“You are to be interviewed as soon as possible.”
“I see,” Captain said. He stood ramrod straight. The alien in front of us with the line of guards blocking the exit ramp of our ship was tall with a large head topped with a dome of purple scales, and all the swirling patches on his clothes made him look very important.
“The prisoners?” he asked. His voice hissed on the end of the word, and the multiple nostrils on the end of his protruding snout snapped shut to cut off the sound.
“Ready for transfer.” Deke and his small team stood behind three transports with thick bars. They were gagged as well. I was relieved. I clenched my hands in fists, looking away from their glares and frantic movements hampered by the fields holding them to the transports.
Three men snapped their weapons into holsters on their thighs and stepped forward from the line behind the man in charge. They walked away immediately, not waiting for the rest of their squad. The color of the scales darkened on the male’s head. “Now, if each of you will follow along with one of my men, we will start the interviews.” He began to turn.
Wait. What? Each of us go with one of them…? I tensed, and Captain stepped back and to the side so his body barely covered mine.
“No,” Captain said.
A bugled whistle pained my ears, and all the color faded from the guy’s scales. “No?” he hissed.
“We are not subject to military interrogation as civilian contractors, even if we were working on the Council’s orders, which we were not. As such, we can only be interviewed on the matter as a case of civil unrest as false imprisonment and violence was perpetuated against us and we fought back to retain our rights of freedom and life. If the Council convenes and wishes to judge the matter as one of abuse of power by a planetary governing body, we can also be called to testify before them as to that matter.

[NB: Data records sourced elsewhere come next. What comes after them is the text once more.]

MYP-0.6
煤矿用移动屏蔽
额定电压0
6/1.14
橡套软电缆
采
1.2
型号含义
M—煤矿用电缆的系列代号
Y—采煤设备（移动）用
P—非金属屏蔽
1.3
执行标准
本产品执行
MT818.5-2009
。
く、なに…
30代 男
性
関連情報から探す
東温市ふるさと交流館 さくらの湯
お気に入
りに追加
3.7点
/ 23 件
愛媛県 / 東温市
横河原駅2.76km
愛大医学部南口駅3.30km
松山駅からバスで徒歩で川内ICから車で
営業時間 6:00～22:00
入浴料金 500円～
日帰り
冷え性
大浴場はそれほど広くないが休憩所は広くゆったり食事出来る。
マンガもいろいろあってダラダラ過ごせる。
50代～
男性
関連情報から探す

“Otherwise, you have no legal right to separate, question, or detain my crew. We have provided evidence of criminal actions, the criminals who are so accused who survived the violence against us, and we stand ready to testify in public session as to these matters. That is all.” Captain stood straight and tall in front of me, protecting me and the rest of the crew, and he didn’t bend an inch. His voice didn’t shake as he firmly stated our rights. If I wasn’t so damn scared, I’d be whooping.
Deke clearly wanted to, that, or start laughing at the sheer dumbfounded shock that even I could recognize on the alien’s face. Freska elbowed him. He huffed, and I glanced at him. All the amusement faded from his face and cold fury took over as I heard plastic scraping noises.

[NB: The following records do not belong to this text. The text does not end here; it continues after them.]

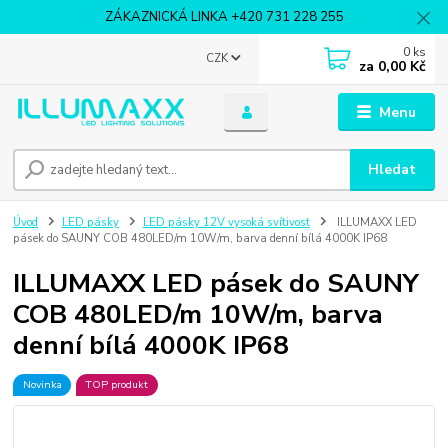
ZÁKAZNICKÁ LINKA +420 731 228 255
0
ks
CZK
za
0,00 Kč
Menu
Hledat
Úvod
LED pásky
LED pásky 12V vysoká svítivost
ILLUMAXX LED
pásek do SAUNY COB 480LED/m 10W/m, barva denní bílá 4000K IP68
ILLUMAXX LED pásek do SAUNY
COB 480LED/m 10W/m, barva
denní bílá 4000K IP68
Novinka
TOP produkt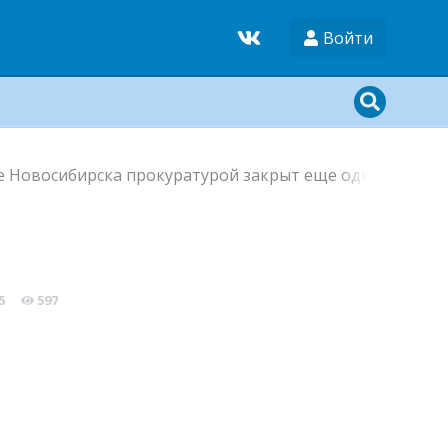
Войти
е Новосибирска прокуратурой закрыт еще один хостел
5
597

Someone had just armed their weapon.
Freska spoke up. “Do you really think us so naïve us to approach Central without putting surveillance in place to ensure our presence would not be swept away like so many other embarrassing debacles for the powers that be?”
“We have control of all the technology—”
“I am technology you have never seen,” Danie said. He stood beside Freska. “And you have no idea what I can do. What I will do, if you try to harm any of these people who are just trying to right wrongs that have happened to too many innocents. That video that was transmitted? A single command and only a few seconds against a few old men and women. I had no need to use more… deadly means.”
The cold, impersonal tone was as scary as the implied threat if the soldiers’ faces were anything to go by. The alien whipped one of its tentacles behind its back, and the weapons were powered down.
“You cannot hide from this. Everyone saw what you did. It is your duty—”
Captain cut him off. “I did my duty, for years, for people who were looking out for themselves. For greed. Power. What I’ve learned? Power corrupts. No one remains untouched. No one has the right to demand I give up my life to save the rest of the universe, and I’m not going to risk those who depend on me just to satisfy some heroic ideal any real soldier knows is fake bullshit. Bad things happen every day, on planets all over the universe. Someone else is just going to have to fix them. I’m done.”
Captain backed up, pushing me with him. We retreated into the ship, never turning our backs on the soldiers on the ground. As soon as the hatch slid shut, Captain’s shoulders slumped. I put my hands on them and leaned against his back, resting my head against his shoulders.
“I shouldn’t have spoken for the whole crew like that,” he said. He looked at the hold which held basically the whole crew. Everyone was armed or carrying supplies for running, in case we’d had to abandon the ship.
“Hell yes, you should have,” Deke said.
“Captain Querry, you should know by now that you are more than just the captain of our ship, you are the man who we all follow because you would do anything for us. Fight off fictional Elite who are hell bent on taking over the universe, refuse to bend to sneaky politicians who’d turn us into figureheads and puppets or worse, scapegoats.” Others nodded at Freska’s words.
“But that Council toady was right. We won’t be able to escape this. Our ship is known to every single station, dock ring, and landing field on every planet with a vid system. We’re either famous or infamous—and I don’t know which would be worse.”
“Stop being such a defeatist. You solved that already. Like a damn intern, always spouting off silly questions they know the answer to,” Aparoe muttered.